Ingest pure excrement if you like, but beware of passengers. A gram of human feces can be a comfortable mobile home for 10 million viruses, 1 million bacteria, 1,000 parasite cysts and 100 worm eggs.
Worms thrive in shit. A billion people are infected by Ascaris worm, the most common and hardiest non-microbial human parasite (it can live 10 years in a speck of excrement). Another billion have hookworm, which lurks in feces and burrows through bare feet. Along with giant tapeworms, whipworm and pinworms, they all make up the world’s heavy “worm burden.” Worms can kill, stunt childhood development and cause malnutrition. But humans and parasites have a complicated relationship: When hookworm and Ascaris were eradicated in parts of Ethiopia, asthma rates soared. Parasites seem to stimulate our immune system in ways still not properly understood.
This corkscrew-shaped bacterium loves to live in small fecal particles in water. It causes most of the world’s cases of gastroenteritis, and is common in swimmers who swallow water.

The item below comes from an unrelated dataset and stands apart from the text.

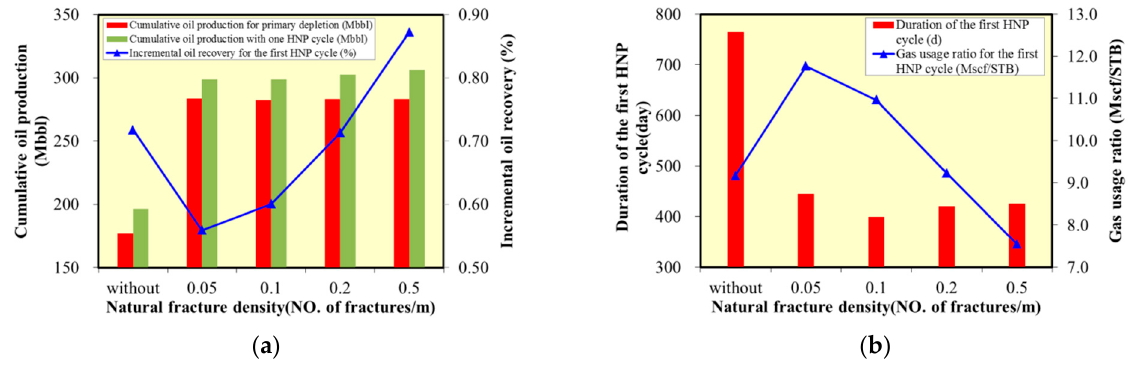
Figure 14. Correlation between natural fracture density and huff-n-puff results: ( a ) Cumulative oil production and incremental oil recovery for different natural fracture densities; ( b ) Duration of the first huff-n-puff cycle and gas usage ratio for different natural fracture densities.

Salmonella isn’t just about eggs. A subspecies, Salmonella typhi, usually swallowed in shit-contaminated food, causes typhoid fever, which infects 16 million people a year.

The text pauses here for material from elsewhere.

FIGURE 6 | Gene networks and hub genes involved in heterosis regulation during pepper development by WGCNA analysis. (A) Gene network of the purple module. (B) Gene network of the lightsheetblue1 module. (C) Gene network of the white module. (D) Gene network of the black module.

It takes only 100 Shigella bacteria to cause severe dysentery. As with all fecally transmitted disease, the best way to fight them is to wash your hands with soap.

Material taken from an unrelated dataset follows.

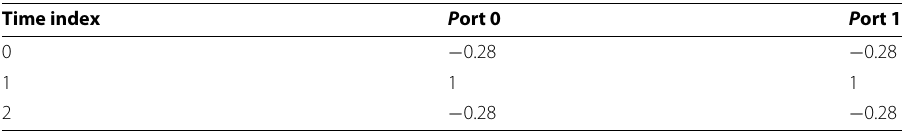
Table 4 Effective CIR on port -0, port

A form of E. coli lives in every human gut, but some strains, usually ingested in shit-contaminated food, can paralyze and kill. For Americans, the commonest carriers are hamburgers.
Feces have always been important for doctors. Inspecting them used to be standard treatment, and prescribing them was also common: Roman writer Pliny thought fresh excrement soothed wounds, while 16th century Englishmen believed a good whiff of excremental odor could ward off plague.
A stool consists of 65 percent water, 5–10 percent nitrogen, 10–20 percent soluble substances and 10–20 percent “ash” (a physiological term for the portion of consumed food that cannot be digested), all coated with mucus. Beyond that, the makeup of your excreta is a lottery, depending on the gut flora inherited from your parents; diet; where you live; state of health; and alcohol consumption. Its color may also vary: black shit indicates a bleeding ulcer, for example, while over-consumption of certain colored vegetables or ice cream could turn it green.
The weight and size of your feces don’t depend on your weight and size. As a ratio of their bodyweight, children’s poop is larger than adults. Diet however is crucial. Eating a fiber-rich diet, as South Asians do, produces more and heavier shit, while rich, refined fatty food like white bread, and certain meats and cheese produce smaller, denser varieties.
Your stool’s shape can indicate the state of your intestinal health. In an attempt to assist doctors, Dr. Ken Heaton of Bristol University in the UK devised the Bristol Stool Chart in 1997. Type one is hard, nut-like lumps; type seven is entirely liquid. Types one and two can indicate constipation; the higher-range stools could indicate diarrhea. You’re aiming for types three or four: excrete a sausage or snake-shape and you shouldn’t even need to wipe.